Aucune réponse non plus.
Certain que je ferais un fou de moi, ce serait pas la première fois. Je dérive plutôt du côté court que jardin. « Y en a plus derrière que devant ! », comme on dit – qu’on disait en tous cas, avant qu’on nous la boucle pour raison de désobéissance latente.
Alors moi, à ça, je rétorque : « Certainement, monsieur, et je m’en vante ! Mon derrière vaut bien le vôtre ! »
Et puis quoi ?
Faudrait être d’accord sur tout, être tous pareils, beige pâle quand c’est pas vert fluo ou bleu flou ? Pfft ! Parfaitement, et je le redis : pfft ! Et je dis aussi qu’on se fait entuber, mener en bateau, rouler dans la farine et enrubanner par-dessus le marché ! Et tout le foin que ça fait ! Et pour quoi ? Pour pas sauter à pieds joints dans le wagon du conformisme. Pour hésiter ! Ah, mais je sais au moins une chose : ils auront beau rétrécir les caractères au nanoscope que ça n’y changera rien du tout et point final : je refuse de signer un truc qu’y a pas moyen de lire, et je dirai même : un truc que j’ai pas écrit moi-même !
« Anarchiste ! Fauteur de troubles ! Artiste ! »
Sont à court d’invectives et d’adjectifs, forcément ; pour ça faut avoir réfléchi, avoir pris le temps de creuser la chose – et quand on sait ce que ça leur en coûte de laisser gérer ça par d’autres compteurs que ceux qu’ils ont trafiqués eux-mêmes… Pfft ! Y a pas d’autre mot.
Plus c’est plein devant, plus c’est vide en haut !
Des exemples ? Y en pleut.
Hier encore, un type sur l’avenue, en face, qui gare sa Porsche noire au super ralenti. Déjà, pas un grain de poussière, qu’on aurait dit qu’elle sortait tout juste du placenta mécanique original. Eh bien ! Il laisse les hasards – les feux d’urgence, comme on dit ici – une demi-heure minimum après s’être finalement garé. Une fois traversé, il continue à scruter les environs comme s’il passait le périmètre au détecteur, des fois qu’un pigeon aurait comme une envie de s’aventurer un peu trop près du pare-brise ou, pire, qu’un sans-abri s’en serve comme miroir. Et puis le type : un cas ! La tronche si sèche qu’on aurait dit que ça sortait de chez le plâtrier ! Eh bien, çui-là, son contrat, je lui aurait fait bouffer tout cru, d’une seule bouchée, sans vinaigrette ! C’est tout ce que ça mérite ces gens-là, qui font des manières qu’on se demande si on n’est pas en train de tourner une télé-réalité – foutue poubelle ça aussi. Et ça vient zyeuter l’univers de haut, même la poussière ; la poussière, vous vous rendez compte ?

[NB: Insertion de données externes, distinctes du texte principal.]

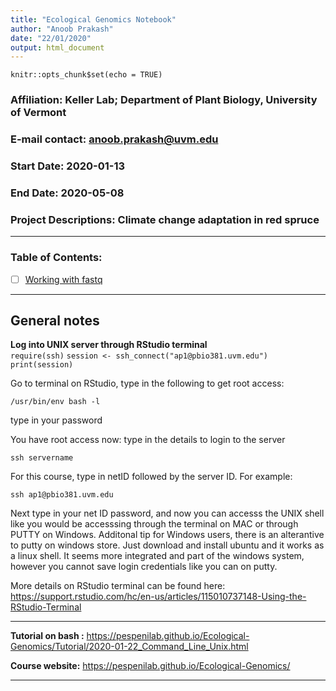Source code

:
```yaml
---
title: "Ecological Genomics Notebook"
author: "Anoob Prakash"
date: "22/01/2020"
output: html_document
---
```


```{r setup, include=FALSE}
knitr::opts_chunk$set(echo = TRUE)
```

### **Affiliation**:  Keller Lab; Department of Plant Biology, University of Vermont  
### **E-mail contact**:  anoob.prakash@uvm.edu  
### **Start Date**: 2020-01-13  
### **End Date**: 2020-05-08  
### **Project Descriptions**: Climate change adaptation in red spruce  

**************************************************************************

### Table of Contents:  

- [ ] [Working with fastq](./fastq) 

___________________________________________________________________________  

## General notes  
**Log into UNIX server through RStudio terminal**  
`require(ssh)`
`session <- ssh_connect("ap1@pbio381.uvm.edu")`
`print(session)`

Go to terminal on RStudio, type in the following to get root access:  

`/usr/bin/env bash -l`  

type in your password  

You have root access now:
 type in the details to login to the server  
 
 `ssh servername`
 
 For this course, type in netID followed by the server ID. For example:
 
 `ssh ap1@pbio381.uvm.edu`  

 Next type in your net ID password, and now you can accesss the UNIX shell like you would be accesssing through the terminal on MAC or through PUTTY on Windows. Additonal tip for Windows users, there is an alterantive to putty on windows store. Just download and install ubuntu and it works as a linux shell. It seems more integrated and part of the windows system, however you cannot save login credentials like you can on putty.  
   
 
 More details on RStudio terminal can be  found here: https://support.rstudio.com/hc/en-us/articles/115010737148-Using-the-RStudio-Terminal   
 
***
**Tutorial on bash :** https://pespenilab.github.io/Ecological-Genomics/Tutorial/2020-01-22_Command_Line_Unix.html   

**Course website:** https://pespenilab.github.io/Ecological-Genomics/  

***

Alors là, moi, qu’à la base j’suis pas pour le dépistage génétique, je ferais exception, hein ? Mais un truc de précision, attention ! Du genre qui nous permettrait d’intercepter ce genre de zoziau avant même le premier biberon et de s’assurer que ça risque plus de causer de dommages une fois élevé – c’est le cas de le dire ! Et que surtout, ça pourra pas se reproduire. Ah mais !
Enfin, moi, tout c’que j’en dis, c’est qu’il va falloir que les gens, les vrais, les normaux, enfin, qu’on s’en occupe, quoi ! Et d’abord qu’on redonne tout ce qui a été confisqué. Et que ça, ça urge depuis foutrement longtemps ! C’est que ça en a fait des petits ces cons-là, et que ça s’est transmis le butin d’une génération de dégénérés à l’autre. Usurpateurs tous, de père en fils ! De vipères en charogne ! Du cousinage ! De l’entourloupe incorporée ! De la magouille : faut bien nommer les choses comme elles sont !

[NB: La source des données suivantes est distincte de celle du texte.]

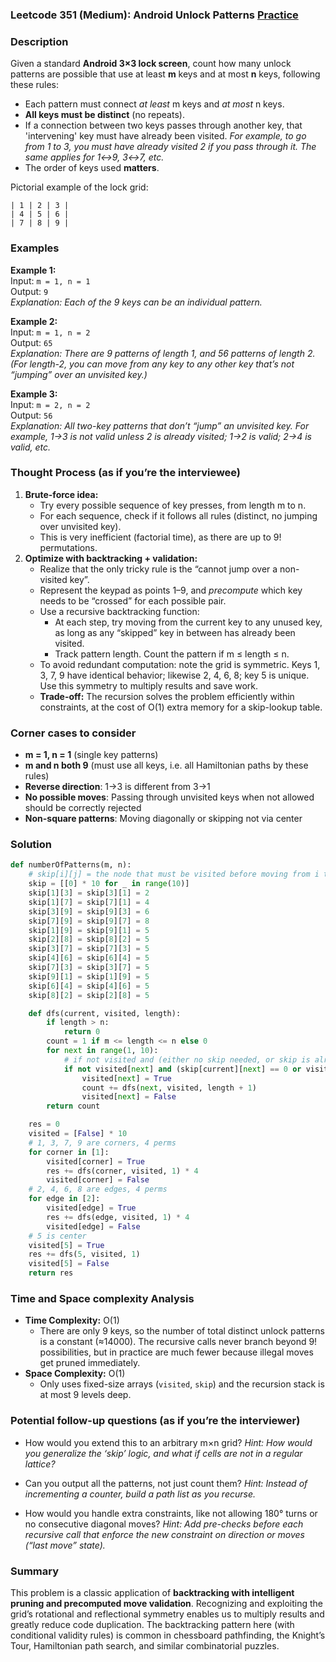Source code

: ### Leetcode 351 (Medium): Android Unlock Patterns [Practice](https://leetcode.com/problems/android-unlock-patterns)

### Description  
Given a standard **Android 3×3 lock screen**, count how many unlock patterns are possible that use at least **m** keys and at most **n** keys, following these rules:
- Each pattern must connect *at least* m keys and *at most* n keys.
- **All keys must be distinct** (no repeats).
- If a connection between two keys passes through another key, that 'intervening' key must have already been visited. *For example, to go from 1 to 3, you must have already visited 2 if you pass through it. The same applies for 1↔9, 3↔7, etc.*
- The order of keys used **matters**.

Pictorial example of the lock grid:
```
| 1 | 2 | 3 |
| 4 | 5 | 6 |
| 7 | 8 | 9 |
```

### Examples  

**Example 1:**  
Input: `m = 1, n = 1`  
Output: `9`  
*Explanation: Each of the 9 keys can be an individual pattern.*

**Example 2:**  
Input: `m = 1, n = 2`  
Output: `65`  
*Explanation: There are 9 patterns of length 1, and 56 patterns of length 2. (For length-2, you can move from any key to any other key that’s not “jumping” over an unvisited key.)*

**Example 3:**  
Input: `m = 2, n = 2`  
Output: `56`  
*Explanation: All two-key patterns that don’t “jump” an unvisited key. For example, 1→3 is not valid unless 2 is already visited; 1→2 is valid; 2→4 is valid, etc.*


### Thought Process (as if you’re the interviewee)  
1. **Brute-force idea:**  
   - Try every possible sequence of key presses, from length m to n.
   - For each sequence, check if it follows all rules (distinct, no jumping over unvisited key).
   - This is very inefficient (factorial time), as there are up to 9! permutations.
2. **Optimize with backtracking + validation:**  
   - Realize that the only tricky rule is the “cannot jump over a non-visited key”.
   - Represent the keypad as points 1–9, and *precompute* which key needs to be “crossed” for each possible pair.
   - Use a recursive backtracking function:
     - At each step, try moving from the current key to any unused key, as long as any “skipped” key in between has already been visited.
     - Track pattern length. Count the pattern if m ≤ length ≤ n.
   - To avoid redundant computation: note the grid is symmetric. Keys 1, 3, 7, 9 have identical behavior; likewise 2, 4, 6, 8; key 5 is unique. Use this symmetry to multiply results and save work.
   - **Trade-off:** The recursion solves the problem efficiently within constraints, at the cost of O(1) extra memory for a skip-lookup table.

### Corner cases to consider  
- **m = 1, n = 1** (single key patterns)
- **m and n both 9** (must use all keys, i.e. all Hamiltonian paths by these rules)
- **Reverse direction**: 1→3 is different from 3→1
- **No possible moves**: Passing through unvisited keys when not allowed should be correctly rejected
- **Non-square patterns**: Moving diagonally or skipping not via center

### Solution

```python
def numberOfPatterns(m, n):
    # skip[i][j] = the node that must be visited before moving from i to j, or 0 if nothing is skipped
    skip = [[0] * 10 for _ in range(10)]
    skip[1][3] = skip[3][1] = 2
    skip[1][7] = skip[7][1] = 4
    skip[3][9] = skip[9][3] = 6
    skip[7][9] = skip[9][7] = 8
    skip[1][9] = skip[9][1] = 5
    skip[2][8] = skip[8][2] = 5
    skip[3][7] = skip[7][3] = 5
    skip[4][6] = skip[6][4] = 5
    skip[7][3] = skip[3][7] = 5
    skip[9][1] = skip[1][9] = 5
    skip[6][4] = skip[4][6] = 5
    skip[8][2] = skip[2][8] = 5

    def dfs(current, visited, length):
        if length > n:
            return 0
        count = 1 if m <= length <= n else 0
        for next in range(1, 10):
            # if not visited and (either no skip needed, or skip is already visited)
            if not visited[next] and (skip[current][next] == 0 or visited[skip[current][next]]):
                visited[next] = True
                count += dfs(next, visited, length + 1)
                visited[next] = False
        return count

    res = 0
    visited = [False] * 10
    # 1, 3, 7, 9 are corners, 4 perms
    for corner in [1]:
        visited[corner] = True
        res += dfs(corner, visited, 1) * 4
        visited[corner] = False
    # 2, 4, 6, 8 are edges, 4 perms
    for edge in [2]:
        visited[edge] = True
        res += dfs(edge, visited, 1) * 4
        visited[edge] = False
    # 5 is center
    visited[5] = True
    res += dfs(5, visited, 1)
    visited[5] = False
    return res
```

### Time and Space complexity Analysis  

- **Time Complexity:** O(1)
  - There are only 9 keys, so the number of total distinct unlock patterns is a constant (≈14000). The recursive calls never branch beyond 9! possibilities, but in practice are much fewer because illegal moves get pruned immediately.
- **Space Complexity:** O(1)
  - Only uses fixed-size arrays (`visited`, `skip`) and the recursion stack is at most 9 levels deep.

### Potential follow-up questions (as if you’re the interviewer)  

- How would you extend this to an arbitrary m×n grid?
  *Hint: How would you generalize the ‘skip’ logic, and what if cells are not in a regular lattice?*

- Can you output all the patterns, not just count them?
  *Hint: Instead of incrementing a counter, build a path list as you recurse.*

- How would you handle extra constraints, like not allowing 180° turns or no consecutive diagonal moves?
  *Hint: Add pre-checks before each recursive call that enforce the new constraint on direction or moves (“last move” state).*

### Summary
This problem is a classic application of **backtracking with intelligent pruning and precomputed move validation**. Recognizing and exploiting the grid’s rotational and reflectional symmetry enables us to multiply results and greatly reduce code duplication. The backtracking pattern here (with conditional validity rules) is common in chessboard pathfinding, the Knight’s Tour, Hamiltonian path search, and similar combinatorial puzzles.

Les gens ne se doutent pas, mais alors, pas du tout !
Suffirait pourtant qu’on arrête la machine, qu’on arrête tout, tous et toutes, tout le monde en même temps : paf et vlan ! Je paierais cher pour voir ça, même si j’ai pas un kopeck. Je crois même que j’emprunterais à crédit, tiens ! Juste pour voir comment que ça se débrouillerait ces ploucs-là : les snobs cravatés, les avocats rancis, tous les boursicoteurs, hein ? Sans tous nos pieds et nos mains qui n’en feraient plus. Plus d’huile pour graisser leurs mécaniques. Plus d’essence pour les faire rouler. Et qui c’est qu’enlèverait la poussière dessus ? Qui c’est qui pédalerait pour faire marcher leurs dynamos ? Je leur donne pas deux semaines, et ça braillerait pour un foutu hamburger, qu’y peuvent même pas supporter la vue du sang qui coule du bœuf qu’on massacre pour faire la boulette qui leur élargit le cul. Ah mais !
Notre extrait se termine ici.